Some white trappers preyed even more directly on the Inuit by engrossing native traplines, robbing native meat caches, and, in general, taking whatever they pleased, including women.
One such white trapper entered the camp of Igluardjuak (one of Ohoto’s uncles) and at gun point took a dog team, a sled, and Igluardjuak’s wife. Doubtless he believed the ”huskies” would not dare retaliate. Next day Igluardjuak borrowed a team and drove off into the winter darkness. He returned several days later with his wife, the stolen team, and the sled. He never spoke of what he had done during his absence but when spring came the bloated body of the white trapper was found bobbing among the melting ice pans on Ennadai Lake.
Roaming at will over the Barrens, white trappers took most of the available fur, leaving little to sustain the people of the deer who had now become trappers themselves. The caribou slaughter continued unabated. During the decade following the First World War the Inuit population of the entire Canadian Barren Lands fell well below four hundred, of whom perhaps a hundred and fifty were Ihalmiut.

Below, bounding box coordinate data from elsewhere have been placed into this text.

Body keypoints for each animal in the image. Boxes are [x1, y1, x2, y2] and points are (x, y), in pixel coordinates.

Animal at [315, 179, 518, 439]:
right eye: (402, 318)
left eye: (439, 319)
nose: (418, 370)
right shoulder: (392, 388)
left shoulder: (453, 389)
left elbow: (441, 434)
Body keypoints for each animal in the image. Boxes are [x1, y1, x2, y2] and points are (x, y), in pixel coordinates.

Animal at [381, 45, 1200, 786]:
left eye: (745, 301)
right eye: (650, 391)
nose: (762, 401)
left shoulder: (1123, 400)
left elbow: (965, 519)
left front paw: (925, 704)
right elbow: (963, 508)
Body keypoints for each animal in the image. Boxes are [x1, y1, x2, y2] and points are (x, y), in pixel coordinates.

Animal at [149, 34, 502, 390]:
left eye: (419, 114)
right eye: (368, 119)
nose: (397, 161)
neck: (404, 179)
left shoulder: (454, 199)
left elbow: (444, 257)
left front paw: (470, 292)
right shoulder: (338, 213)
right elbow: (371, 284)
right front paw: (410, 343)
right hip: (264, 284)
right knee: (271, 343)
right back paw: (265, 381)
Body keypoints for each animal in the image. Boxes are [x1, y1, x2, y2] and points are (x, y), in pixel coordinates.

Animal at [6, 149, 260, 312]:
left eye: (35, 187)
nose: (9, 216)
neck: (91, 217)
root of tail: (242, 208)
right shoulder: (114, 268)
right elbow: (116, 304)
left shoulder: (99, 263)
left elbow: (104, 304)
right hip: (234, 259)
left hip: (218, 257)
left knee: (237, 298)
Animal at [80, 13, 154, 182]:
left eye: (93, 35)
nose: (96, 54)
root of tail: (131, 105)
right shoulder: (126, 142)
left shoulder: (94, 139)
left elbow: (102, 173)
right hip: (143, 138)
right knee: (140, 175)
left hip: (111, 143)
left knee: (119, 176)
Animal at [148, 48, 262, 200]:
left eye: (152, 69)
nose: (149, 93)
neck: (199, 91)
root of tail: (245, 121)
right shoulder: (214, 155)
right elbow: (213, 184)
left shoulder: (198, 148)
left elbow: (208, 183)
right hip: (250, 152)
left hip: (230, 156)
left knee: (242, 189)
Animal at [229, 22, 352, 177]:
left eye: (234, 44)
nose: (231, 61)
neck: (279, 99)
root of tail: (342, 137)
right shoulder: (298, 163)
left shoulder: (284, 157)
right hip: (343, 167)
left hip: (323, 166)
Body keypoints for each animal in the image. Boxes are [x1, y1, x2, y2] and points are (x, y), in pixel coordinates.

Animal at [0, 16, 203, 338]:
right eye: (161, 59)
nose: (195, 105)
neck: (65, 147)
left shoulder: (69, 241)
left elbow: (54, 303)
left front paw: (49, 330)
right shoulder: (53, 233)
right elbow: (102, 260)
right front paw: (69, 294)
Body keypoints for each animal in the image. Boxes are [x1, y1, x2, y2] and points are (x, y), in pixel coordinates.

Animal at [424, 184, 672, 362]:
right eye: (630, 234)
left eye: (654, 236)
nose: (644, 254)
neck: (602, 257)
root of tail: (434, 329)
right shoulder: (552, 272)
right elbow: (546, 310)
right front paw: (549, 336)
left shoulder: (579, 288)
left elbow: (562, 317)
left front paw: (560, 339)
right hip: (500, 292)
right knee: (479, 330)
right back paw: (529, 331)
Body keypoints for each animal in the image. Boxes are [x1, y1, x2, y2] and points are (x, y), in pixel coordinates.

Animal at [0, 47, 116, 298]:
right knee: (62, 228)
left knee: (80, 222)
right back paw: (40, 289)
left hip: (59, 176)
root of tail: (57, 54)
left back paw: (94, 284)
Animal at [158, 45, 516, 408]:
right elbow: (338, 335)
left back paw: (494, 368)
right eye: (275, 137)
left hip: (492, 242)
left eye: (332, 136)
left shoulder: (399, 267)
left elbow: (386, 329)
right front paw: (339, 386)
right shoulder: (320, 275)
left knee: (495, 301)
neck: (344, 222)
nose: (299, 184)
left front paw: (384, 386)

When in 1929 the Great Depression overwhelmed most of the Western world, white fox pelts became virtually
worthless. Most free traders decamped, as did the majority of white trappers. Many outposts, even of such old established trading firms as the Hudson’s Bay Company, were abandoned.
The Ihalmiut became people of the dole. And it proved woefully insufficient to hold body and soul together.
Although the remaining Ihalmiut now retained unchallenged possession of their country, its nature had been fatally changed. The seemingly infinite multitudes of caribou had been savagely diminished. The silken fur of the white fox could no longer provide a substitute. Famine and disease became almost permanent residents in the few remaining Ihalmiut camps.
At the beginning of the Second World War, the Ihalmiut numbered just 139 men, women, and children.
*
During the ensuing five years, even these few disappeared from the peripheral vision of the outside world. If anyone in authority gave the Ihalmiut a thought, it was to assume they had become ”non-existent.”
The assumption was not far from the reality. During the autumn and winter of 1943, forty-four Ihalmiut starved to death. During the summer of 1946, the survivors were smitten by what may have been diphtheria and fourteen children and young adults died. That winter, twelve more perished of starvation.
By the time Andy and I came to Kinetua Bay, only forty-seven Ihalmiut still survived in all the wide reaches of a land that had once been vividly alive with men and deer.
*
Many of these population figures are derived from old records kept by Hudson’s Bay Company post managers (some of which I myself found at an abandoned post); from diaries and other documents kept by the Schweders; and from interviews with surviving Ihalmiut in 1947 and 1948 and during subsequent visits to the region.